I'm a industrial engineer and have worked at 4 factories and am familiar with far more. I don't know of a single company where production employees are paid salary.
I talked with a production employee about it when starting my current job. They said "man I could never work a salaried job. I'd get so frustrated with it".
There are pros and cons to the typical US salary structure.
* If the company gets too aggressive in the expectation of hours worked, people just leave since they're not getting overtime pay.
* I also have flexibility to start/end my day when I want within reason
* I never have to take time off for doctors visits
* I don't have a micro manager for a boss, so if I work 35 hours one week and 45 the next, nobody cares.
In the US, hourly employees get at least 1.5x pay for working beyond 40 hours. It's often cheaper to pay for overtime than expand the workforce, so some companies hand out OT like candy at a parade. An employee can double their pay by working 66 hours compared to just 40.

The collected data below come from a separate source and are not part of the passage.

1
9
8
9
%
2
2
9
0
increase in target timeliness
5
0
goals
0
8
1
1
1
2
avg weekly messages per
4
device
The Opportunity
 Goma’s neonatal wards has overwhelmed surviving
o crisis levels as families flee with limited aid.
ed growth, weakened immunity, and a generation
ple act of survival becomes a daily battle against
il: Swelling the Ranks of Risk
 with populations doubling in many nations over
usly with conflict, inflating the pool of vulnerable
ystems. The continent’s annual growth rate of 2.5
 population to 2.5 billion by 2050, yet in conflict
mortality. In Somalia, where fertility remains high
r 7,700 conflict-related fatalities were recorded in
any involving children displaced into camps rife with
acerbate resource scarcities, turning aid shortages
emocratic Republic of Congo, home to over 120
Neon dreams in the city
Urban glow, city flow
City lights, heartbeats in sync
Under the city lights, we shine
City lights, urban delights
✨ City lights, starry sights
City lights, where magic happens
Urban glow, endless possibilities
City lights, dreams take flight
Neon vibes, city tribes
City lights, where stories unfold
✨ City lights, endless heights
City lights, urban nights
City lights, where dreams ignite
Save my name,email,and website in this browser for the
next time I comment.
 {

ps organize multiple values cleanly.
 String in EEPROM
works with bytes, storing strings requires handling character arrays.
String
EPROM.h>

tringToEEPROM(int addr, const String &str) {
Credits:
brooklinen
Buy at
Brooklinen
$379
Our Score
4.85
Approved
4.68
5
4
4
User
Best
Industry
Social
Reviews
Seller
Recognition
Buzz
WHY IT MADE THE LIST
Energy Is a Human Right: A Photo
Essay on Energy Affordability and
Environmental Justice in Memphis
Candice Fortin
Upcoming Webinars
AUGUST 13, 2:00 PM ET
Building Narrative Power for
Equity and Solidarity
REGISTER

There are often also shift differentials. They might be a couple extra dollars/hour for nights and a couple extra for weekends.
Most salaried employees are "salary exempt" and are typically not paid overtime.
I believe there's no way in California for the kind of worker on Tesla's factory floor to be considered exempt, so he would almost certainly be getting overtime even if salaried. You could easily meet the 2x minimum wage annualized pay exemption, but the "administrative/executive" exemption would be an absurd stretch. A few people might meet professional exemption but probably not most of the workers, and the ones that do are likely already salaried. (I'm not a lawyer, particularly not an employment lawyer in California, though.)
> I don't see how any of that is relevant to whether one has salary or not?
I suppose it's not specific to salary, more to the type of work. In the US with production workers, a salary would be quite unusual. I have friends working at many companies and have never heard of the production employees being salaried.
> * I also have flexibility to start/end my day when I want within reason
Generally production employees work specific shifts with specified start and end times. Showing up 15 minutes late yields a verbal warning, 1 point on a discipline tree, etc. This can happen with salary positions as well, but I can't say I've ever seen it. It's more a "get your work done" attitude than anything.
> * I never have to take time off for doctors visits
I should have said "If I get sick, my paycheck isn't any smaller because I had to go to the doctor or take 3 days off."